Injection of large amounts of fluid into the subsurface alters the states of pore pressure and stress in the formation, potentially inducing earthquakes. Increase in the seismicity rate after shut-in is often observed at fluid-injection operation sites, but mechanistic study of the rate surge has not been investigated thoroughly. Considering full poroelastic coupling of pore pressure and stress, the earthquake occurrence after shut-in can be driven by two mechanisms: (1) post shut-in diffusion of pore pressure into distant faults and (2) poroelastic stressing caused by fluid injection. Interactions of these mechanisms can depend on fault geometry, hydraulic and mechanical properties of the formation, and injection operation. In this work, a 2D aerial view of the target reservoir intersected by strike-slip basement faults is used to evaluate the impact of injection-induced pressure buildup on seismicity rate surge. A series of sensitivity tests are performed by considering the variation in (1) permeability of the fault zone, (2) locations and the number of faults with respect to the injector, and (3) well operations with time-dependent injection rates.
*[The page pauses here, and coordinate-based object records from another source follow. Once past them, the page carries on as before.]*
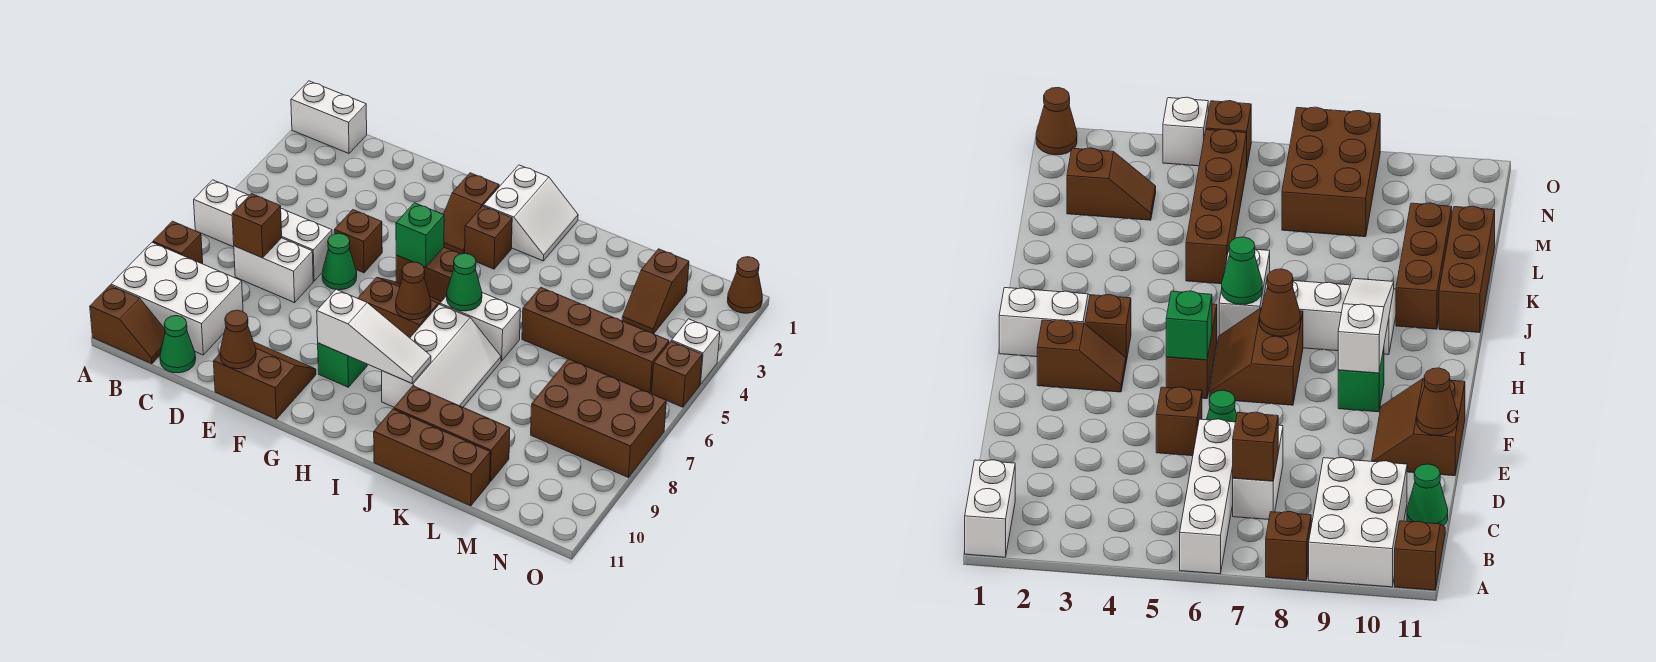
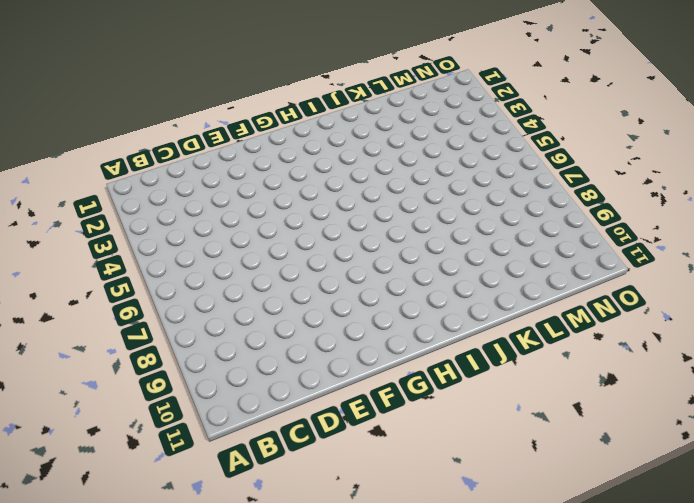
none -> white brick A1:B1 level 1
none -> white brick A6:D6 level 1
none -> brown brick A8 level 1
none -> white brick A9:C10 level 1

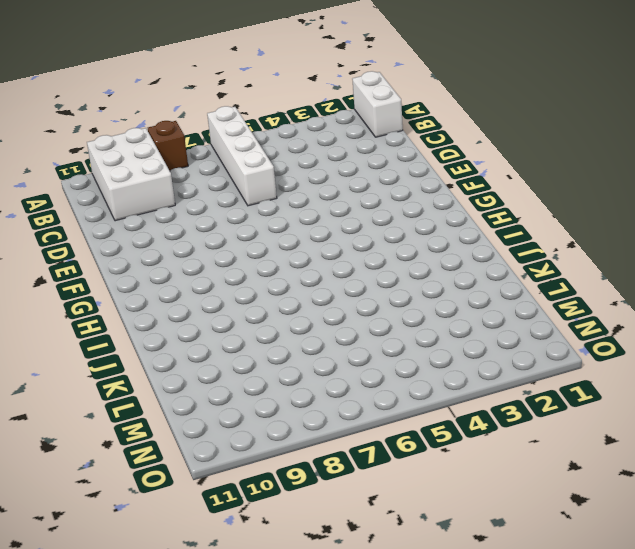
none -> brown slope A11:B11 level 1 top A
none -> white brick C7:D7 level 1
none -> green cone C11 level 1
none -> brown brick E5 level 1

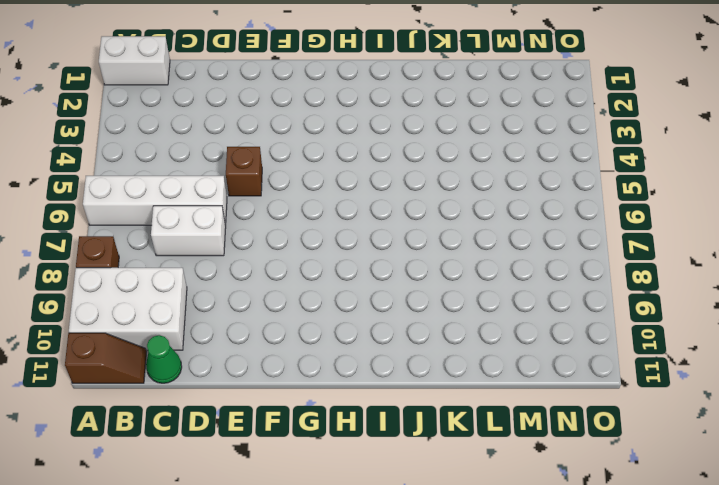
none -> green cone E6 level 1
none -> brown slope E10:F11 level 1 top 11
none -> brown slope G2:G3 level 1 top 2
none -> brown brick G5:H5 level 1

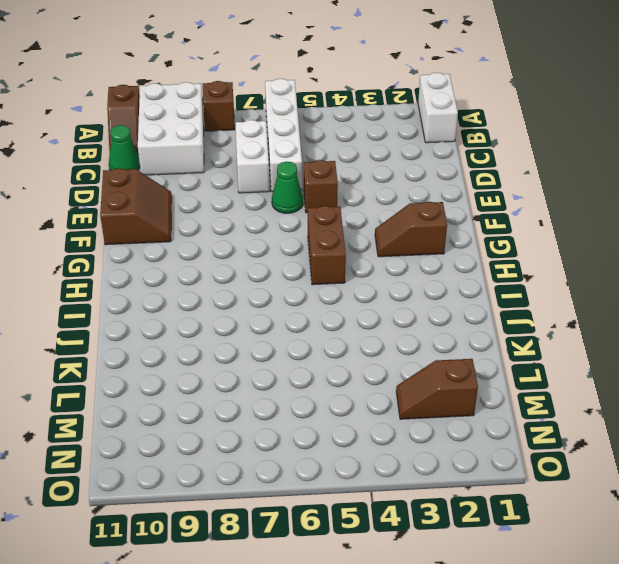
none -> brown slope G6:H7 level 1 top 7
none -> green brick G9 level 1
none -> white slope H1:I2 level 1 top H
none -> brown brick H3 level 1

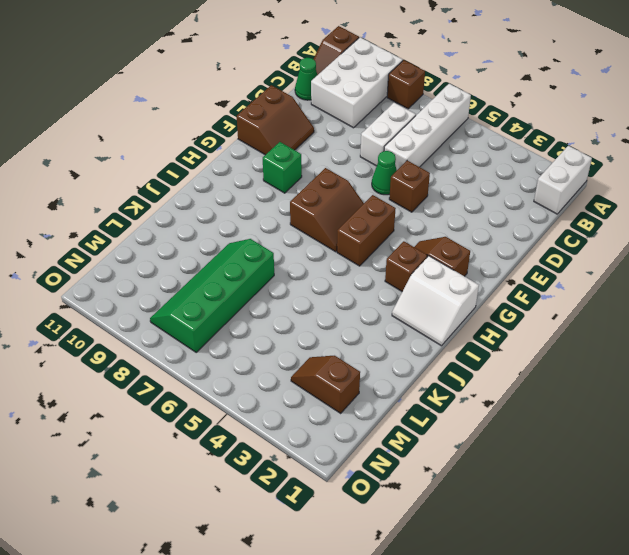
green slope K7:N8 level 1 top 7 -> brown brick M7:O8 level 1
none -> white brick I6:J6 level 1
none -> white slope I7:J9 level 1 top I
none -> brown brick J10:L10 level 1
none -> brown brick J11:L11 level 1

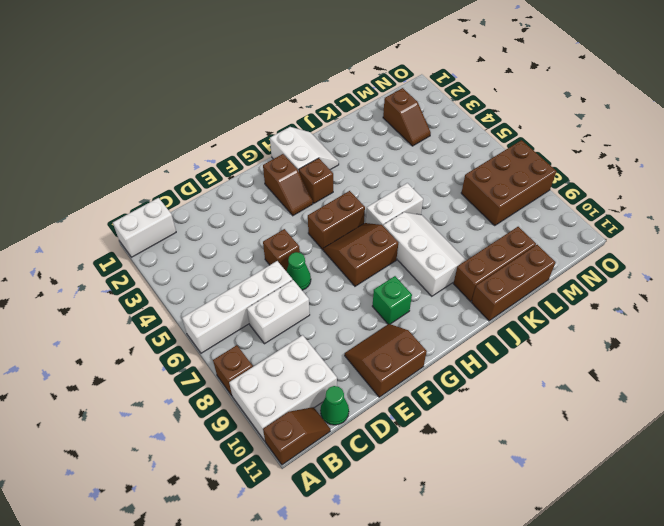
none -> brown brick K5:N5 level 1
none -> brown cone O1 level 1
none -> white brick O4 level 1
none -> brown brick O5 level 1

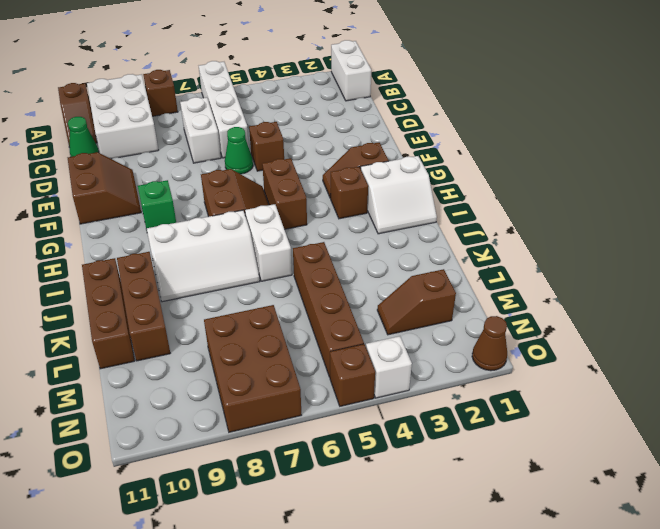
none -> brown brick C7 level 2
none -> brown cone E11 level 2
none -> green brick G5 level 2
none -> white slope G9:I9 level 2 top G

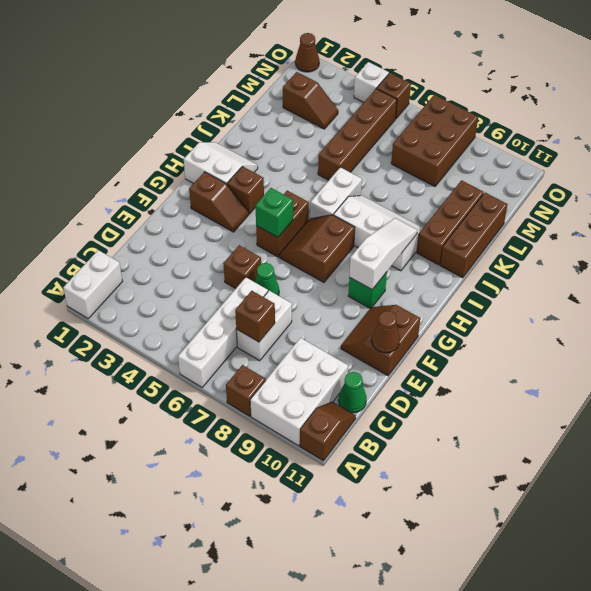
none -> brown cone H7 level 2
none -> green cone I6 level 2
Lower permeability faults have higher seismicity rates than more permeable faults after shut-in due to delayed diffusion and poroelastic stressing. Hydraulic barriers, depending on their relative location to injection, can either stabilize or weaken a conductive fault via poroelastic stresses. Gradual reduction of the injection rate minimizes the coulomb stress change and the least seismicity rates are predicted due to slower relaxation of coupling-induced compression as well as pore-pressure dissipation.